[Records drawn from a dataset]
++++++++++

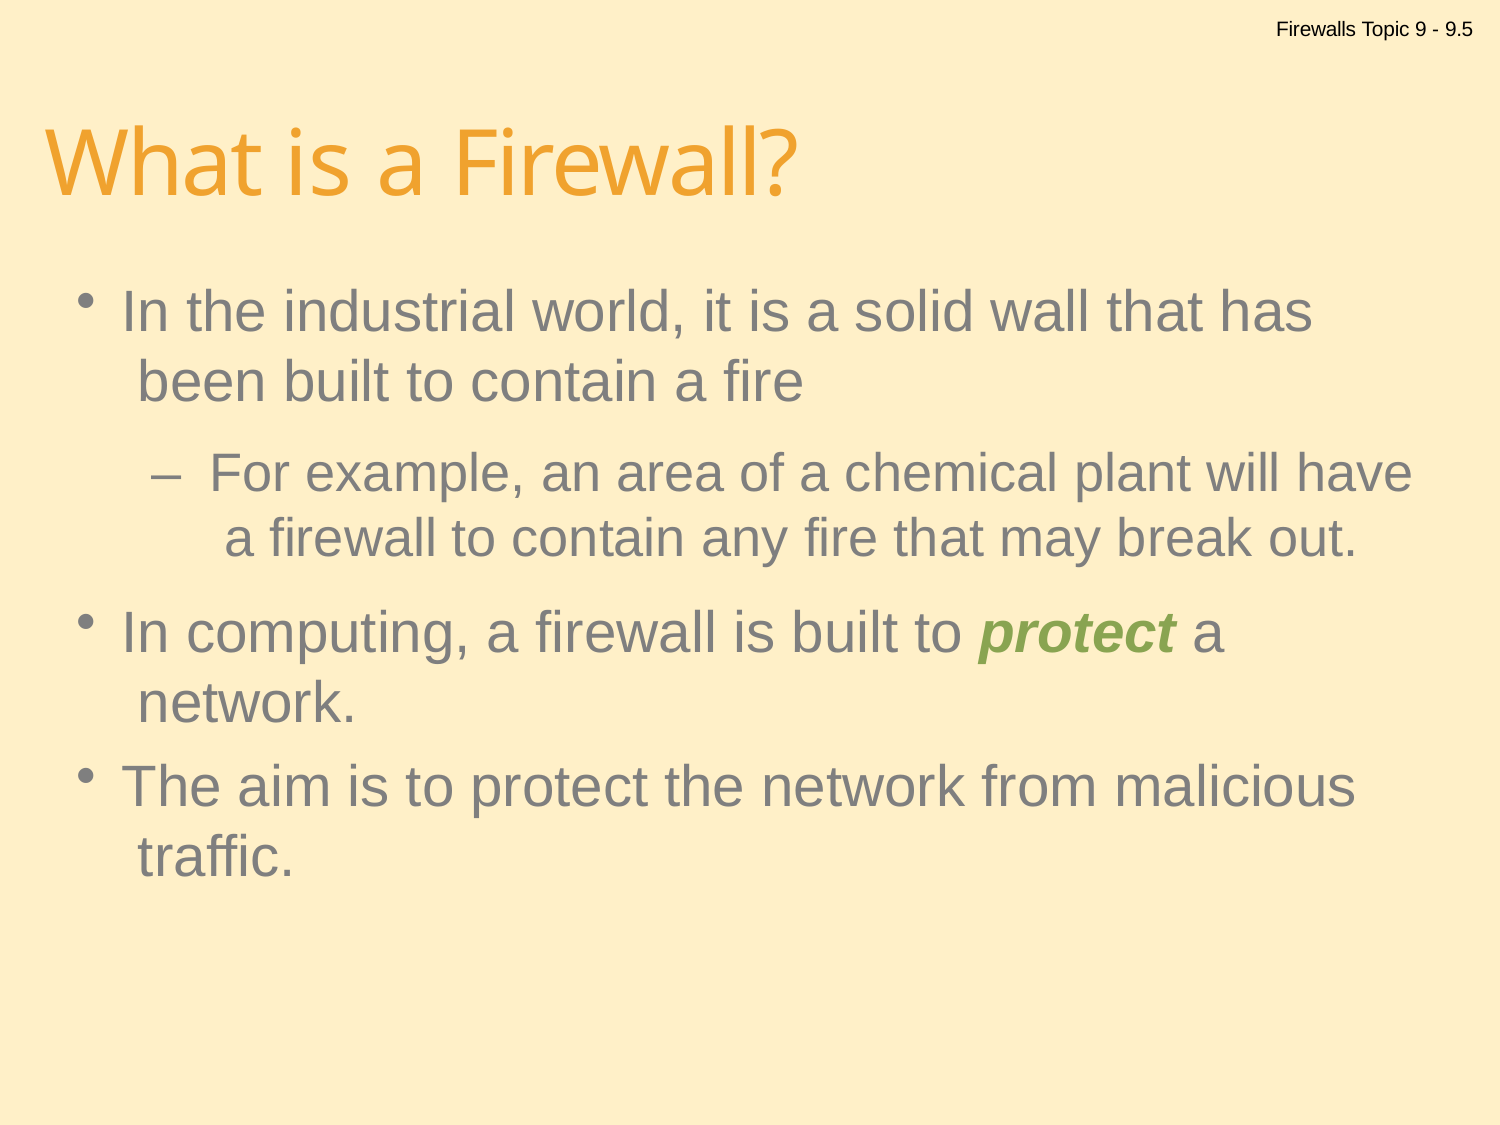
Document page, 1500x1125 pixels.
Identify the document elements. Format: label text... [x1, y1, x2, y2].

text_box In the industrial world, it is a solid wall that has been built to contain a fire – For example, an area of a chemical plant will have a firewall to contain any fire that may break out. In computing, a firewall is built to protect a network. The aim is to protect the network from malicious traffic. [74, 271, 1417, 888]
title What is a Firewall? [42, 62, 822, 253]
text_box Firewalls Topic 9 - 9.5 [1274, 13, 1488, 41]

++++++++++

__REQUIREMENT__: Write out the lines above, starting at the line that contains "Identify the document" and ending with the final line, and nothing else; copy them exactly.

__YOUR RESPONSE__:
Identify the document elements. Format: label text... [x1, y1, x2, y2].

text_box In the industrial world, it is a solid wall that has been built to contain a fire – For example, an area of a chemical plant will have a firewall to contain any fire that may break out. In computing, a firewall is built to protect a network. The aim is to protect the network from malicious traffic. [74, 271, 1417, 888]
title What is a Firewall? [42, 62, 822, 253]
text_box Firewalls Topic 9 - 9.5 [1274, 13, 1488, 41]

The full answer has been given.